Nombriliste et égocentrique, servi par des dialogues à la fois littéraires, philosophique et ésotérique du style "Si je ne suis pas vivante, je ne peux pas être morte , pourtant je vis dans l'imaginaire …. qui suis je ?", La Nuit des Horloges ressemble parfois à une grosse baudruche ésotérique et intellectuelle qui devrait rebuter la plupart des spectateurs. Mais la plus grosse déception vient du fait qu'il est difficile de ne pas noter et surtout regretter amèrement l'absence de Brigitte Lahaie au casting de cette œuvre somme de Jean Rollin, l'actrice ayant tout de même participé (Hors film X) à quatre films du réalisateur. La Nuit des Horloges reste un Rollin pur jus avec tout ce que ça implique de comédiens qui jouent faux sur un registre récitatif et théâtrale, de lenteurs soporifiques, d'effets spéciaux bricolés et de candeur poétique. Un film peut être uniquement réservé à ses fans mais le réalisateur ne pouvait pas se renier dans son œuvre testamentaire
Difficile de penser que La Nuit des Horloges puisse intéresser et encore moins captiver des spectateurs autres que les aficionados de l’œuvre de Jean Rollin.
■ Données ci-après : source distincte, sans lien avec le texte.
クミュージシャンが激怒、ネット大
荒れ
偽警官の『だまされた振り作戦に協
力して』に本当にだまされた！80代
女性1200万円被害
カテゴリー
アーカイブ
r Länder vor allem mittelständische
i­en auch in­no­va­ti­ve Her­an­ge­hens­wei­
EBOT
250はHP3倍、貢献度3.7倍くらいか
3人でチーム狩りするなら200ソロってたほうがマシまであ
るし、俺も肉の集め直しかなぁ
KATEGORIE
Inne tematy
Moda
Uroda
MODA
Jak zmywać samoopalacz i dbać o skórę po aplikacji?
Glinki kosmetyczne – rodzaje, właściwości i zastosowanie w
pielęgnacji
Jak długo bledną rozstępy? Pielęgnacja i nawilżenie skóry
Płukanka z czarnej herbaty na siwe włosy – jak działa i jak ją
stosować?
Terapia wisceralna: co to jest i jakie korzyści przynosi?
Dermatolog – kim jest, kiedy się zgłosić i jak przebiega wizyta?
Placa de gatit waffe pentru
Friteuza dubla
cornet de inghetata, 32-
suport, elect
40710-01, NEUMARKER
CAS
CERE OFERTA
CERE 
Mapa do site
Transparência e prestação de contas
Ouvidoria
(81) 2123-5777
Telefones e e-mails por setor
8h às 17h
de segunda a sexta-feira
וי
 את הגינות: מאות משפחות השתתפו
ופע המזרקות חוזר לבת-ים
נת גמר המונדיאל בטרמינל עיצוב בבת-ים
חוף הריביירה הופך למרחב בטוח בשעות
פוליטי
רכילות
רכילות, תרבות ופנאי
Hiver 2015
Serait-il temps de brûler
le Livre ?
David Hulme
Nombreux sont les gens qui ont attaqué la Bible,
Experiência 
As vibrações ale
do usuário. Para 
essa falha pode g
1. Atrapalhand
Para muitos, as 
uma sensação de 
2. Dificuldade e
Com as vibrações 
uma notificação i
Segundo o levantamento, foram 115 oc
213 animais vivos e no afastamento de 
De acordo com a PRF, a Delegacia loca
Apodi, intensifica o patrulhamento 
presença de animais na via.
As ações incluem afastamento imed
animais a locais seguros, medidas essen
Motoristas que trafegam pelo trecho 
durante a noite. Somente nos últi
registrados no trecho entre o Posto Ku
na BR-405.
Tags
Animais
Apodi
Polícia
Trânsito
Les adieux au genre de ce cinéaste absolument unique dans le paysage cinématographique français et même mondial, reste toutefois aussi singulier que touchant. Le temps s'est arrêté pour Jean Rollin il nous reste maintenant pour les éternité les images fantastiques et vaporeuses de ses obsessions magnifiques. Plus personne n'aura sans doute la poésie de filmer des femmes vampires nues sous des voiles vaporeux déambulant entre les tombes comme seul Jean Rollin savait le faire et finalement c'est bien triste.